Turkey's Kavala says life term confirmation 'does not value law'
Turkish civil society leader Osman Kavala on Friday said a decision by the top appeals court that upheld his life sentence disregarded law and human life.
A Turkish court in April sentenced the 65-year-old to life in prison for attempting to overthrow then-prime minister Recep Tayyip Erdogan's government during large-scale protests in 2013.
The ruling for the Paris-born philanthropist, who has been jailed since 2017, sparked protests from governments around the world, including the United States, Germany and France, and international rights advocates.

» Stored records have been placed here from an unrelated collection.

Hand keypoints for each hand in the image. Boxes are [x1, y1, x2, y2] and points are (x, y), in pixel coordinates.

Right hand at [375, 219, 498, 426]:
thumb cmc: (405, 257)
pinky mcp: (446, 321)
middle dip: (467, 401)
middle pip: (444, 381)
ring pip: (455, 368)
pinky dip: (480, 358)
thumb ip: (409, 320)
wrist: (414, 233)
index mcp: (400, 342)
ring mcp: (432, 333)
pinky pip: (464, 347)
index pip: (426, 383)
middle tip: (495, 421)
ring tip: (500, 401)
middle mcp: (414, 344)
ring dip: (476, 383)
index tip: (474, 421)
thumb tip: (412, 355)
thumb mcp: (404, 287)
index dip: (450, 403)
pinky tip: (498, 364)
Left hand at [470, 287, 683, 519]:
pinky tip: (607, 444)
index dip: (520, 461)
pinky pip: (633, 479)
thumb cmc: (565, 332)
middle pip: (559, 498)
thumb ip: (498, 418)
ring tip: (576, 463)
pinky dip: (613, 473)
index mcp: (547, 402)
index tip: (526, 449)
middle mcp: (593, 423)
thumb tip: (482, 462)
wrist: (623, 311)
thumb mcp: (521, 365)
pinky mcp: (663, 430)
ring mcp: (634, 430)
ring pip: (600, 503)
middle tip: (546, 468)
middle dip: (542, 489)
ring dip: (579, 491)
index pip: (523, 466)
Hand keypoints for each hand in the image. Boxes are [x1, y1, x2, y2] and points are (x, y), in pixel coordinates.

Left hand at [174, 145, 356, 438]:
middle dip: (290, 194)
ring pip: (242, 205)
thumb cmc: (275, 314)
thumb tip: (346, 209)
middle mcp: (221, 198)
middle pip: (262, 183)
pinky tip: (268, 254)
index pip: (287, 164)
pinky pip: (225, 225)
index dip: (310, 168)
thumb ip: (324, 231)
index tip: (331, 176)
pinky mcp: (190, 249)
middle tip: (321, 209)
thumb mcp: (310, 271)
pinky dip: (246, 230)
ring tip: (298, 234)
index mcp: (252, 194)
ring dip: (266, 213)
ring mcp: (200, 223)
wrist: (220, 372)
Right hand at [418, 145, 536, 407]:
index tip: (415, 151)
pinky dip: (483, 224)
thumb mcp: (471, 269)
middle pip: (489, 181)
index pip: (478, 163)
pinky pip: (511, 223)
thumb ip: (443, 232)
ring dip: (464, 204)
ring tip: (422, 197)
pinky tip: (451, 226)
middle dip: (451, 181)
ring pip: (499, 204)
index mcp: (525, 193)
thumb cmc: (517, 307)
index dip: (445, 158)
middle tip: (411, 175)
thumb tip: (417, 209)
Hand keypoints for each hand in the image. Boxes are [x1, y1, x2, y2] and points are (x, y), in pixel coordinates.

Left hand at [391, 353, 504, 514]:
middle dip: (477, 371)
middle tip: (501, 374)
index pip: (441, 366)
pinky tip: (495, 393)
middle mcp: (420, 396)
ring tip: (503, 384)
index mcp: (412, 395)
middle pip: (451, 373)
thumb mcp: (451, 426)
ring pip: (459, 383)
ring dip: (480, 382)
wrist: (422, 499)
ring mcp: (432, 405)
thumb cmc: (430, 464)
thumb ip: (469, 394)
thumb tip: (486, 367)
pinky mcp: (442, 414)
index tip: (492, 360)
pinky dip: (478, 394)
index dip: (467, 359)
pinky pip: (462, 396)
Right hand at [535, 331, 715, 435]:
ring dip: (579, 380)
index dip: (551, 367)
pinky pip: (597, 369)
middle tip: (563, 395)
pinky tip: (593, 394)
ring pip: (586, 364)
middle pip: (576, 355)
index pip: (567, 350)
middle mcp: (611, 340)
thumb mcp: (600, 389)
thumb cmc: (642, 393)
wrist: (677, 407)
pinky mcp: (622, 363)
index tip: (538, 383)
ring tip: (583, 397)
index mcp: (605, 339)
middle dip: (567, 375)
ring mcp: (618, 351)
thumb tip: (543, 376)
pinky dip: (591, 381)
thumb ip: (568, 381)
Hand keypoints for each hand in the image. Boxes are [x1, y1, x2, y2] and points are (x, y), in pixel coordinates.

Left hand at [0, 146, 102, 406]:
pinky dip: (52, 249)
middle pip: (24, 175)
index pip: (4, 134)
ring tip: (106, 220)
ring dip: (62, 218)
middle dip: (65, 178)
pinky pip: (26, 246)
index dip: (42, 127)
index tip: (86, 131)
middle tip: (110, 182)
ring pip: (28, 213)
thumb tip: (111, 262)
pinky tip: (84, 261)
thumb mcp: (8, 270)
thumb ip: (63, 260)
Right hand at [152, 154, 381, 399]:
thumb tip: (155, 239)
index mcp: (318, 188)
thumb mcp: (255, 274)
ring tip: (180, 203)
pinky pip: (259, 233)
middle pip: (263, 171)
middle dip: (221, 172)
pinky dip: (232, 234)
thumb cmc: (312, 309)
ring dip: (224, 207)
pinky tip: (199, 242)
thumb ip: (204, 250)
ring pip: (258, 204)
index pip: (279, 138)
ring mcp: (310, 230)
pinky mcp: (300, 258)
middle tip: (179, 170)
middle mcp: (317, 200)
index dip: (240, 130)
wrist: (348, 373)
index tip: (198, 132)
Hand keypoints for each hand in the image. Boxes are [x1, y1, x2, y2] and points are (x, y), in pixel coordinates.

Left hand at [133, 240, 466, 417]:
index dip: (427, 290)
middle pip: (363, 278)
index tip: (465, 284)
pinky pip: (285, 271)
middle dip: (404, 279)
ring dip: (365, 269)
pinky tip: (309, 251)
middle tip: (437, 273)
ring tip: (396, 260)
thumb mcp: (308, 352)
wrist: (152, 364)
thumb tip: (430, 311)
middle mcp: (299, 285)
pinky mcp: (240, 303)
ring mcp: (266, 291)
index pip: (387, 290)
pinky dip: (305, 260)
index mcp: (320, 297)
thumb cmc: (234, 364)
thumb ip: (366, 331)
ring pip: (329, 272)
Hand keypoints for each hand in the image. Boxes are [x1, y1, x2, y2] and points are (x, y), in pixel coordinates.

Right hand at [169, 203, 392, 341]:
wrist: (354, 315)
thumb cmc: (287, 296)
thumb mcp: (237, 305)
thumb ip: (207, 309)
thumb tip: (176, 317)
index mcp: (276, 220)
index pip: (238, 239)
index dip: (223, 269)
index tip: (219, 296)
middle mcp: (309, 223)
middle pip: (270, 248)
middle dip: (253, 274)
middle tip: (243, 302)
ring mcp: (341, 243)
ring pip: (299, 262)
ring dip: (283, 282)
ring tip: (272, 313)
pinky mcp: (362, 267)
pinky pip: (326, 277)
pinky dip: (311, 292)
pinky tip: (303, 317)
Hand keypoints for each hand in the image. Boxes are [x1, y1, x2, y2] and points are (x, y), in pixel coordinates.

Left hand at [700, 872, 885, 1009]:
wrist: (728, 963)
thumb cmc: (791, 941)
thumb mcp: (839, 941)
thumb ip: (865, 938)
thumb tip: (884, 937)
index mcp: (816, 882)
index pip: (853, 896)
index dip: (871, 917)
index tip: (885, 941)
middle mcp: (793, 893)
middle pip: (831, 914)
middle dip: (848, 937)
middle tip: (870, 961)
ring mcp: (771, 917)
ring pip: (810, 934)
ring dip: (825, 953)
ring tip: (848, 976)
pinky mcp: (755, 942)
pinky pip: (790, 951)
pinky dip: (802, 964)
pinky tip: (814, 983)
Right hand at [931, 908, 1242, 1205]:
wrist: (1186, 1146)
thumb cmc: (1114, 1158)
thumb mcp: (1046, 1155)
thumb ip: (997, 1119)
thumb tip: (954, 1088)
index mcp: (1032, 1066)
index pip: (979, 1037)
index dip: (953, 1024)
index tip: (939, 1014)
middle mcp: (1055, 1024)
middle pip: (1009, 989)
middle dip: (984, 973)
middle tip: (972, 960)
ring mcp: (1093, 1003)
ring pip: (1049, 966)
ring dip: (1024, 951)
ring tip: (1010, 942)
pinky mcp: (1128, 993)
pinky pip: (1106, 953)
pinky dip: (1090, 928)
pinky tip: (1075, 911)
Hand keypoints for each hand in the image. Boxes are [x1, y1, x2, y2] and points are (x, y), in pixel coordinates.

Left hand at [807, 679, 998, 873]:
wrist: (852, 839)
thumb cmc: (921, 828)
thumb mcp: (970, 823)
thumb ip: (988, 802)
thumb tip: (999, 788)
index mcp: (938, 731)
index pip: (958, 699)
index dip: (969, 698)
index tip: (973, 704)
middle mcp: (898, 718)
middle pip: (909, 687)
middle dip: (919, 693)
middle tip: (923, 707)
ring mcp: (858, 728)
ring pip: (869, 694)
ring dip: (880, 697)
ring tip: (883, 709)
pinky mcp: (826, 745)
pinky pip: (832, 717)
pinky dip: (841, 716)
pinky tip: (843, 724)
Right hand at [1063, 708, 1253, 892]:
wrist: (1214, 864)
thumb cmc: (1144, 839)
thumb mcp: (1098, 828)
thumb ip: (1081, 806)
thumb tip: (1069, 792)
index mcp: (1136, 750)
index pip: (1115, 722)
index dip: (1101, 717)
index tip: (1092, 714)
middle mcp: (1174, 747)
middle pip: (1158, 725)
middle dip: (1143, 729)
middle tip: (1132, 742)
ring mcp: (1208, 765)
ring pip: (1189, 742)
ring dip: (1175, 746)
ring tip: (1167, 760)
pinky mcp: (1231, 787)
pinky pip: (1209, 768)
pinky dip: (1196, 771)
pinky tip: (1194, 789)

Turkey's top appeals court on Thursday upheld the life sentence for Kavala while overturning prison sentences for three other civil society leaders in the same case, who were subsequently released on probation.
Enis Berberoglu, an opposition lawmaker who has served time in prison, visited Kavala on Friday in Silivri on the outskirts of Istanbul, where many government critics are jailed.
"(Kavala) told me he saw the court decision on television last night while writing a letter," Berberoglu told AFP.
"When he was writing 'if I had to stay here longer' ... he saw the flash on TV and wrote in the letter 'I think I will stay long'", the lawmaker said.
Berberoglu said Kavala's reaction to the ruling was: "This decision is a result of an understanding that does not value law or human life".
But the lawmaker noted: "I saw him in good morale."
Kavala was one of tens of thousands of Turks who were either jailed or fired from their jobs in purges that followed a bloody coup attempt against Erdogan when he was already president in 2016.
He was first charged with funding a wave of protests in 2013, which presented one of the biggest challenges for Erdogan.
A court acquitted and released him in February 2020 -- only for the police to rearrest him before he had a chance to return home to his wife.
Another court then accused him of being involved in the failed 2016 putsch.
European officials and human rights activists have condemned the confirmation Kavala's sentence.
The decision "further increases the concerns of the European Union regarding the Turkish judiciary's adherence to international and European standards," said Peter Stano, spokesman for the EU's top diplomat Josep Borrell.
As an EU candidate nation "Turkey is expected to comply with democratic standards and practices," he added.
"Every day that Osman Kavala is imprisoned is one day too many", the German Foreign Ministry said on the X social network, formerly Twitter.
Amnesty International slammed Thursday's court verdict as "politically motivated" and "an attempt to silence independent voices."
"This appalling decision is a devastating politically-motivated blow for human rights," its campaigns director for Europe Ruth Tanner said in a statement.
"The appeal court's decision defies all logic given that the prosecuting authorities have repeatedly failed to provide any evidence to substantiate the baseless charges laid against them."
Ankara has flouted a succession of rulings by the European Court of Human Rights in recent years, notably concerning two anti-Erdogan figures: Kavala and Kurdish politician Selahattin Demirtas.
Erdogan, who again won elections in May, has reaffirmed Turkey's commitment to resume long-stalled negotiations to join the European Union but Brussels says it wants to see concrete progress on democracy and rule of law.
The European Parliament's Turkey rapporteur Nacho Sanchez Amor also slammed the ruling against Kavala.
"It's in these kind of things where we should test Turkey's real will to reactivate the EU accession process," he commented on social media.
"Good-will statements are empty talk if not accompanied by real actions. Sadly the actions keep undermining Turkey's EU prospects. This is a big step further away from the EU," he said on X.